Lines containing the word "camera" are the ones to copy from the records below.

*** Opening of Data for analysis ***

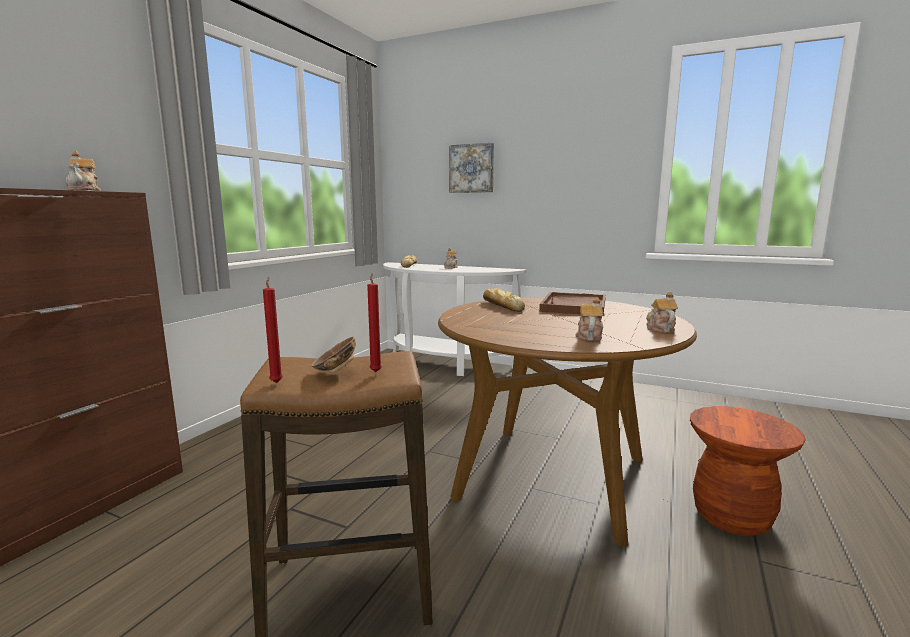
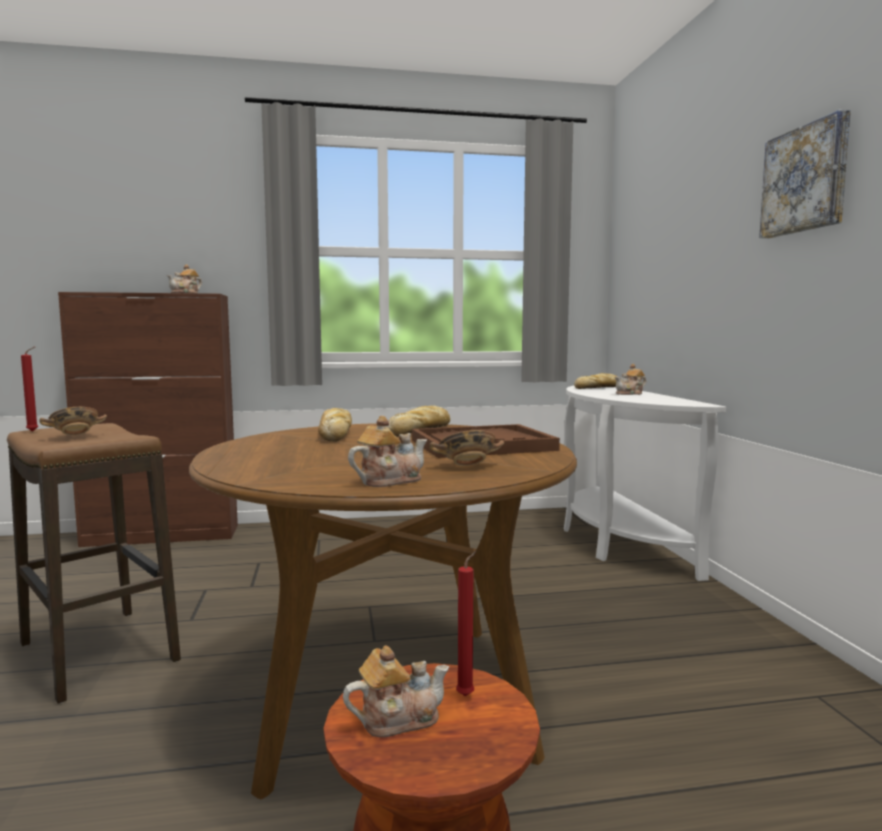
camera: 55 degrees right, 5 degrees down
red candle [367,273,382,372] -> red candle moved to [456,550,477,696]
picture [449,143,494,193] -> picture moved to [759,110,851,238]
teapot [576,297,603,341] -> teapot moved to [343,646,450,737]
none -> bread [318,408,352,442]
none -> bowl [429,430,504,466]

*** Close of Data for analysis ***
*** Opening of Data for analysis ***

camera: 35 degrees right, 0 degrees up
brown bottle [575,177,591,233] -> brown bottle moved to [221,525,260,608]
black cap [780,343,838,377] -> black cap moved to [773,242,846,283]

*** Close of Data for analysis ***
*** Opening of Data for analysis ***

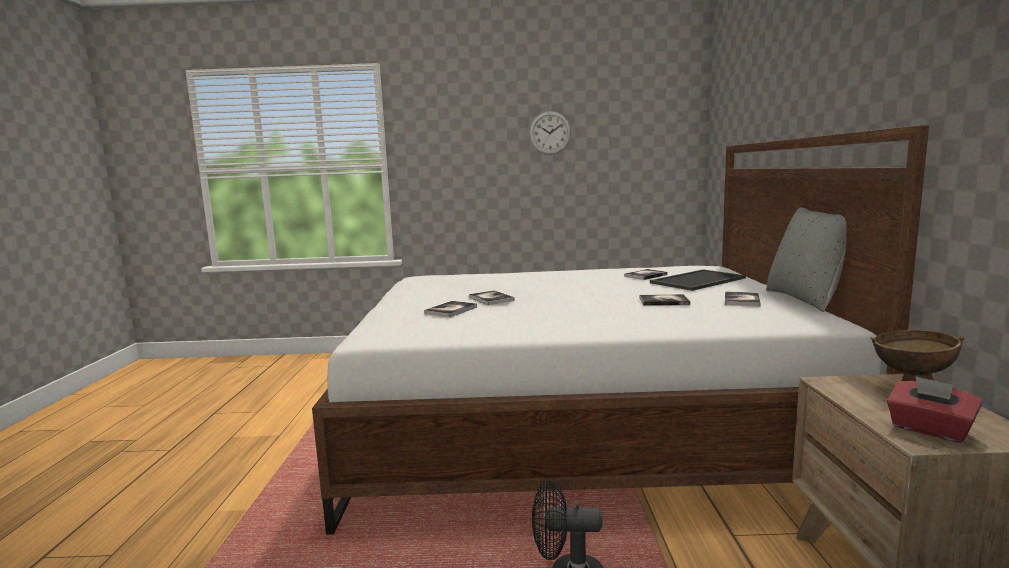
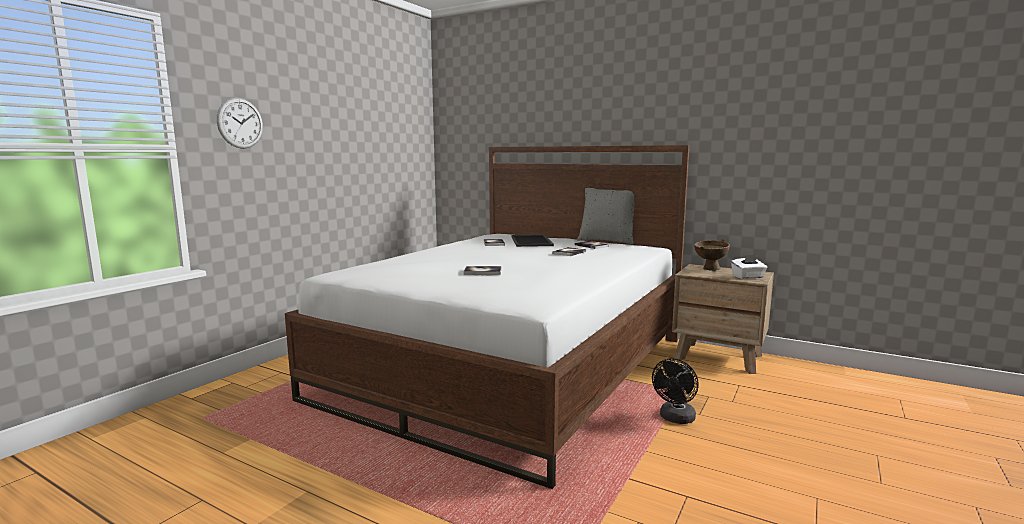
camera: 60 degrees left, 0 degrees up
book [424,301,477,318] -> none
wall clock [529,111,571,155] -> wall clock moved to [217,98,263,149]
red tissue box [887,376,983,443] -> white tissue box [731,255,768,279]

*** Close of Data for analysis ***

> **Exercise response**:
camera: 55 degrees right, 5 degrees down
camera: 35 degrees right, 0 degrees up
camera: 60 degrees left, 0 degrees up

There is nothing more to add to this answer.